When you swipe down from the center of a home screen to start a search, Siri Suggestions displays a small list of apps. The apps you see listed vary; Siri Suggestions generally displays a few apps that you use most often as well as a few that you have used most recently. The rest of the Spotlight Search screen remains empty.


When you swipe right on the first home screen to start a search, Siri Suggestions provides a richer set of pre-search suggestions. You see a list of recent and frequent contacts, possibly a book you’ve been reading or some other media, and, as on the swipe-down search screen, a list of recent and frequently used apps. The screen also offers icons you can tap for maps to nearby places, divided into categories like Nightlife and Gas. If Spotlight Suggestions is also enabled (which it is, by default) the search screen also
includes a helping of news stories, possibly along with some other items.

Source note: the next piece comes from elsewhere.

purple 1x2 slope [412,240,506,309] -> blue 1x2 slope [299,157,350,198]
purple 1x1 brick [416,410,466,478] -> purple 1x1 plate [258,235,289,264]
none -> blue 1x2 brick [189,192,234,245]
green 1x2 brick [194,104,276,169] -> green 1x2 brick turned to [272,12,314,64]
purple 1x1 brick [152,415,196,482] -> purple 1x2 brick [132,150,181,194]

Siri Suggestions doesn’t change the contents of your search results when you type a query into the search field, no matter which search screen you use to perform a search. Nor do such results vary depending on whether Siri Suggestions is enabled or not. The results you get when you perform a search are controlled by the items enabled in the Search Results list in Settings > General > Spotlight Search.

To anticipate your search interests, Siri Suggestions collects information about how you use your iOS device and refines the kinds of suggestions it makes over time. If that sounds a little creepy, you needn’t worry that Siri is spying on you and transmitting the results back to the mothership: Apple claims the information that Siri collects never leaves your device.

If you want to clear all the suggestions from the swipe-right search screen, swipe down from the middle of the screen.

Summing It Up — The evolution of Spotlight Search over the last several releases of iOS has resulted in search capabilities that now comprise the following in iOS 9:

  • Spotlight Search: This is how you find stuff stored on your device. Originally capable of finding and launching apps as well as returning information stored within a small set of Apple-developed apps, Spotlight Search can now return results from any app that stores data — if that app has been updated to allow Spotlight to peruse its data.

  • Spotlight Suggestions: This feature provides search results from outside your device from a small set of information sources. Such sources include Apple’s own media and app stores, services that return movie showtime information, news outlets, map services that return information about local businesses, and so on.

  • Bing Web Results: Previously part of Spotlight Suggestions, this feature adds Web search results to the other results returned by Spotlight Search.

  • Siri Suggestions: This new feature in iOS 9 attempts to provide search results before you actually perform a search. Siri Suggestions uses a continually updated pool of information about how you have been using your iOS device to anticipate some of the things you might want to search for. These suggestions can include apps, contacts, media, and local businesses.

But what if you simply want a nice clean search environment, uncluttered by results from Apple’s various stores or from any source beyond the contents of your device? It’s simple enough to set such an environment up: turn off Siri Suggestions, Spotlight Suggestions, and Bing Web Results in Settings > General > Spotlight Search.

Meanwhile, as app developers upgrade their apps to add Spotlight searching compatibility, your Spotlight searches, however you configure them, should gradually become smarter and more detailed over time. Whether many developers will provide in-app search compatibility with Spotlight, only time will tell — so far, Siri remains silent on the issue.